Envirotrek 2012

1st Sep 2012

 

Over the last few years Peak Mountaineering has worked on a number of events with Keen Footwear.  Keen are a progressive brand that produces high quality shoes and sandals while actively trying to protect the environment – it’s always been a pleasure to help them and we value their ethos as it closely matches our own.  For a number of seasons Keen have financially supported an innovative event called Envirotrek.  Envirotrek is organised by the Dutch charity Respect The Mountains and combines litter collection in wilderness areas with outdoor activities.  It’s been a big hit in several European countries and the event grows bigger each year.


We hadn’t heard of the event until Keen approached us last year to ask if we’d like to be involved.  The Peak District National Park is the second busiest in the world and we are passionate about protecting the unique landscape that is our home and workplace – of course we wanted to be involved.  Since those initial discussions we welcomed the Envirotrek Director at the start of the year to scout the area.  Joanne visited during a stunning few wintery days in February and thought the area was perfect.  Peak Mountaineering would bring the first ever UK Envirotrek to the Peak District.


The months in between have been the busiest in our companies history and fitting in the planning for the event was quite a task.  Fortunately we live in a wonderful community of like-minded individuals and everyone we asked was happy to help.  From local instructors (and even some that weren’t so local!) willing to give up their time through to Castleton villagers who took on the task of providing the lunch and publicising the event.  From local providers offering chairs, a marquee and the use of the playing fields through to Hope Valley retailers happy to offer reduced prices on caving equipment hire and mountain bikes.  We also had great support from media sources locally and nationally.  There are too many websites, shops, publications and radio stations to list individually but a massive thanks to every one of them.

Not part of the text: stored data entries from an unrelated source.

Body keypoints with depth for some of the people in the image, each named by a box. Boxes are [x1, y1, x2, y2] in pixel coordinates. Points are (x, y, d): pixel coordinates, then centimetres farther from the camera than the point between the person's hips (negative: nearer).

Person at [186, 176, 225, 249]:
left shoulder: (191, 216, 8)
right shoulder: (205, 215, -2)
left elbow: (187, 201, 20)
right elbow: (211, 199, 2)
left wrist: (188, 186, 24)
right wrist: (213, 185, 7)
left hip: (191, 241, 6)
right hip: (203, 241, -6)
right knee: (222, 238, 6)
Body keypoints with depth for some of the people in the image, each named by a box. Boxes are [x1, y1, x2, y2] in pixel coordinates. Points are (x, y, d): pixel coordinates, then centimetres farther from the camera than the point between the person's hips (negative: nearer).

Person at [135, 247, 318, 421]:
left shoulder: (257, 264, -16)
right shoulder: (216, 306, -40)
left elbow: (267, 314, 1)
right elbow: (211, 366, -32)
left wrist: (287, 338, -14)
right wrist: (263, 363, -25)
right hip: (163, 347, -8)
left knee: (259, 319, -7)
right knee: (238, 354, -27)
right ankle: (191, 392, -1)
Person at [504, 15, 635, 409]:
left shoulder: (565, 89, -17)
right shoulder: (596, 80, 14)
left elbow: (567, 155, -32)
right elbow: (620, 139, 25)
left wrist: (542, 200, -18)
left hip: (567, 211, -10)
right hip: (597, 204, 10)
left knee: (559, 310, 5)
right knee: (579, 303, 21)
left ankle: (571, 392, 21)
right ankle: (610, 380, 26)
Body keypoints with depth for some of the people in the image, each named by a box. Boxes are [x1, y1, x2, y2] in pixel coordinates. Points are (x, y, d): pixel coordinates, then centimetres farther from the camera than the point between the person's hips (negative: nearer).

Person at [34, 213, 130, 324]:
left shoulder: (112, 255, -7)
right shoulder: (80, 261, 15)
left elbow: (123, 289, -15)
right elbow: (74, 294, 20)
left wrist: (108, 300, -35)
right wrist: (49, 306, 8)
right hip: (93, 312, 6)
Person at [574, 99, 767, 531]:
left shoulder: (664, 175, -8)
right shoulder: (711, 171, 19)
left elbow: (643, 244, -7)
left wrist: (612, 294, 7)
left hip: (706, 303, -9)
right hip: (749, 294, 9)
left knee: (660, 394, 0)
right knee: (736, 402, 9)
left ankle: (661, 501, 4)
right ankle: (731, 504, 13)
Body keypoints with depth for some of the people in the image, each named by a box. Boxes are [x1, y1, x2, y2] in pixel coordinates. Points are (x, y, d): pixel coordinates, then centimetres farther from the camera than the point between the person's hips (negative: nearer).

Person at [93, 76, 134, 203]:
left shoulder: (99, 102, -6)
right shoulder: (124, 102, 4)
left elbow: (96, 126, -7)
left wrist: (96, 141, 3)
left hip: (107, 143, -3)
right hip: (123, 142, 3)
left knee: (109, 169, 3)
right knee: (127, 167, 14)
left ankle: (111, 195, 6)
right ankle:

The days leading up to the event had mixed weather and the forecast for Sunday wasn’t fantastic but, as we headed to the playing fields in Bamford at 6am to set things up, the sun was peeking through the clouds and there was the promise of a fine day.  Besides the uncertainty of an English summer the other big unknown was how many people would turn up.  People had been encouraged to register online but we hoped more would come along too.  Our target was 50 and in the end, with instructor helpers, we got 53.  There were families and individuals, couples and even a few babies and a couple of dogs and according to Respect the Mountains this was a great turn out for a first event. 

  
After a welcome chat and safety briefing teams were deployed to Stanage, the Burbage Valley and Cave Dale.  These were all areas that had been identified as having litter problems and so, armed with litter grabbers, bin bags and protective gloves the teams went to work.  It soon became apparent that Cave Dale had a lot of litter whilethe teams at the other venues found less - even so there were barbeques, trashed guidebooks, finger tape, Power bar wrappers, drink bottles and a lot of dog waste bags.  There was even a rusted wheelbarrow which won Mike a pair of Keen shoes as the most unusual find of the day.

 
Once back at Bamford the teams got stuck into a hard earned barbeque lunch to refuel before heading out for an afternoon of adventure.  The sun was out and everyone relaxed on the grass and enjoyed a getting to know each other and share stories from the morning.  It was a great atmosphere.  Soon enough it time for action.  A team of cavers headed for Giants Hole, climbers went to Burbage and the mountain bikers headed out from the site.  Part of the reason we knew the Peak District would be the perfect place for the event was the wealth of activities on the doorstep and everyone came back buzzing from their adventures. 

  
The finale to the day was a thank you to all the participants and a goody bag courtesy of Keen and Barts before the Peak Mountaineering team got to work dismantling the site.  As we reflected on the day my eyes were drawn to the pile of rubbish bags in the corner of the field.  The day was so much more than collecting litter but that, of course, was the focus.  And that pile of waste really showed why the day had been a great success.  A National Park with less litter and participants that had cared enough to get involved.


That evening we were exhausted and the day had certainly proved a logistical challenge right in the middle of our busiest part of the year.  But, as we celebrated in the pub people started to tweet and email and the message from them all was clear…..thanks…….and can we come again next year!


Peak Mountaineering sends heartfelt thanks to everyone who helped to make Peak District Envirotrek 2012 such a big success.  It certainly wouldn’t have been possible without you.